Anonymous Coward
Anonymous Coward

Re: Dates

"What you and I call "January" is "gennaio" in Italy, and "enero" in Spain [...]"

I have a bit of code that analyses web page postings' text for dates and times. At the last count there were about 20 different analysis functions - each of which had several variants on a particular theme.

It also tries to recognise month names - and their common abbreviations - in about twenty languages. It tries to avoid red herrings with words like "may" in the narrative part of the text. It limits the languages to English plus the native language(s) of the performer in order to narrow the choices on their pages.

It also recognises days of the week by name - and their common abbreviations - in the different languages. These are used to generate a year when it is not explicit.
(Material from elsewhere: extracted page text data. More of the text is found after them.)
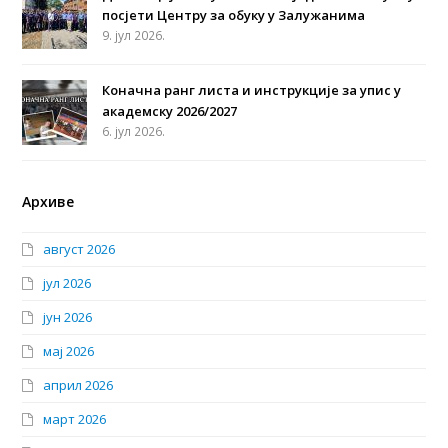
посјети Центру за обуку у Залужанима
9. јул 2026.
Коначна ранг листа и инструкције за упис у
академску 2026/2027
6. јул 2026.
Архиве
август 2026
јул 2026
јун 2026
мај 2026
април 2026
март 2026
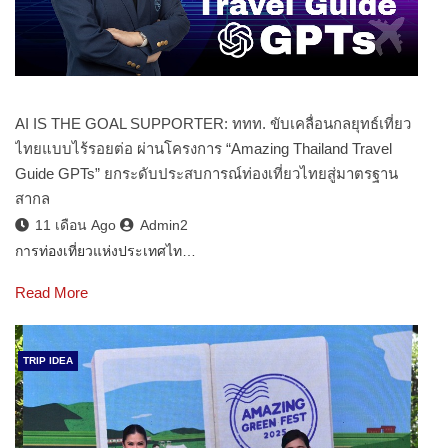
AI IS THE GOAL SUPPORTER: ททท. ขับเคลื่อนกลยุทธ์เที่ยว
ไทยแบบไร้รอยต่อ ผ่านโครงการ “Amazing Thailand Travel
Guide GPTs” ยกระดับประสบการณ์ท่องเที่ยวไทยสู่มาตรฐาน
สากล
11 เดือน Ago
Admin2
การท่องเที่ยวแห่งประเทศไท…
Read More
TRIP IDEA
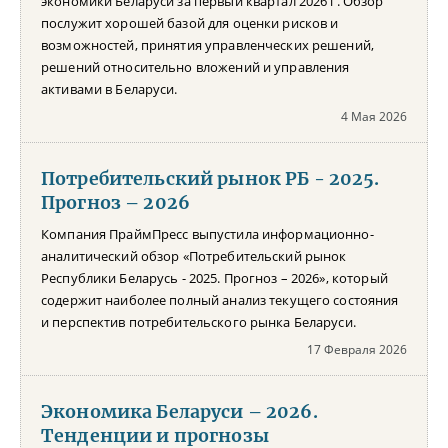
экономики Беларуси за первый квартал 2026 г. Обзор
послужит хорошей базой для оценки рисков и
возможностей, принятия управленческих решений,
решений относительно вложений и управления
активами в Беларуси.
4 Мая 2026
Потребительский рынок РБ - 2025.
Прогноз – 2026
Компания ПраймПресс выпустила информационно-
аналитический обзор «Потребительский рынок
Республики Беларусь - 2025. Прогноз – 2026», который
содержит наиболее полный анализ текущего состояния
и перспектив потребительского рынка Беларуси.
17 Февраля 2026
Экономика Беларуси – 2026.
Тенденции и прогнозы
The day of week name is also used to try to differentiate mm/dd and dd/mm when they are both less than 13. It still ends up flagging ambiguities when it turns out that the two dates - within scope - fall on the same day of the week. You can't apply a "which country" filter - as a European may list USA tour dates in US format.

Times are equally tricky - especially when something like "8:45 uhr" sometimes can be morning or evening. Then there is the "7h" type of notation for 19:00.

It all seemed so simple when I started - and then the variations started to crawl out of the woodwork. Some people manage to use several different variants in different postings.

The tricky ones are when the dated entries omit the year. You may then be expected to assume that there is a chronological order that will span year ends. The order of course can be latest first or earliest first.

One person published their list of performance dates in the random order they received the bookings - without any year indicator. They also didn't remove old entries.